No, Bill Clinton didn’t ‘torch’ Obamacare. Here’s what he was really talking about
Hillary Clinton addresses her husband’s recent Obamacare comments
Donald Trump has repeatedly claimed over the past week that Bill Clinton “torched” the Affordable Care Act when the former president brought up the health law during a campaign rally for Hillary Clinton in Michigan on Monday.
Trump was asked about his comments again again during Sunday’s debate.
His claims are, at best, misleading. The former president did note that some people are still struggling to afford healthcare, despite the 2010 law, often called Obamacare.
And Clinton observed that under the current system, those who fare best are those who qualify for government health programs, such as Medicaid for the poor and Medicare for the elderly and disabled.
Here are Clinton’s exact words:
“The current system works fine if you’re eligible for Medicaid, if you’re a lower-income working person, if you’re already on Medicare, or if you get enough subsidies on a modest income that you can afford your healthcare.
“But the people that are getting killed in this deal are small-business people and individuals who make just a little too much to get any of these subsidies. Why? Because they’re not organized, they don’t have any bargaining power with insurance companies, and they’re getting whacked.
“So you’ve got this crazy system where all of a sudden, 25 million more people have healthcare and then the people that are out there busting it — sometimes 60 hours a week — wind up with their premiums doubled and their coverage cut in half. It’s the craziest thing in the world.”
Clinton went on to suggest that people who are caught in the middle should be allowed to buy into a government program such as Medicare.

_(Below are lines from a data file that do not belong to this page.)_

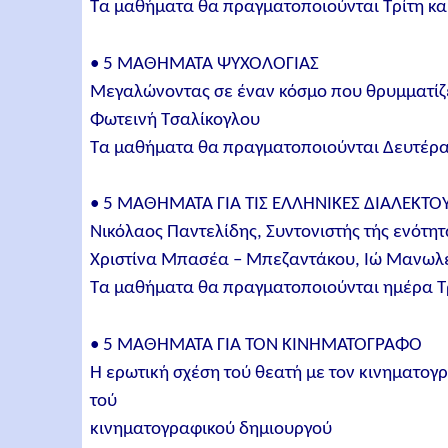
Τα μαθήματα θα πραγματοποιούνται Τρίτη κα
• 5 ΜΑΘΗΜΑΤΑ ΨΥΧΟΛΟΓΙΑΣ
Μεγαλώνοντας σε έναν κόσμο που θρυμματίζ
Φωτεινή Τσαλίκογλου
Τα μαθήματα θα πραγματοποιούνται Δευτέρα
• 5 ΜΑΘΗΜΑΤΑ ΓΙΑ ΤΙΣ ΕΛΛΗΝΙΚΕΣ ΔΙΑΛΕΚΤΟ
Νικόλαος Παντελίδης, Συντονιστής τής ενότητ
Χριστίνα Μπασέα – Μπεζαντάκου, Ιώ Μανωλ
Τα μαθήματα θα πραγματοποιούνται ημέρα Τρ
• 5 ΜΑΘΗΜΑΤΑ ΓΙΑ ΤΟΝ ΚΙΝΗΜΑΤΟΓΡΑΦΟ
Η ερωτική σχέση τού θεατή με τον κινηματογ
τού
κινηματογραφικού δημιουργού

Far from repudiating the current law or his wife’s healthcare platform, Clinton was actually making the same case that she and President Obama have made repeatedly about the need to build on the current law to help more people.
Hillary Clinton, among other things, has proposed allowing people ages 55-64 to buy into Medicare to provide them with another affordable health coverage option. And she has advocated additional tax credits for people with high medical costs.
“We have more work to do to finish our long fight to provide universal, quality, affordable healthcare to everyone in America,” she notes on her campaign website.
Obama on numerous occasions has urged Congress and the next president to revisit the law and make further improvements.
“Despite this progress, too many Americans still strain to pay for their physician visits and prescriptions, cover their deductibles, or pay their monthly insurance bills; struggle to navigate a complex, sometimes bewildering system; and remain uninsured,” the president wrote in the Journal of the American Medical Assn. over the summer.
“More work to reform the healthcare system is necessary.”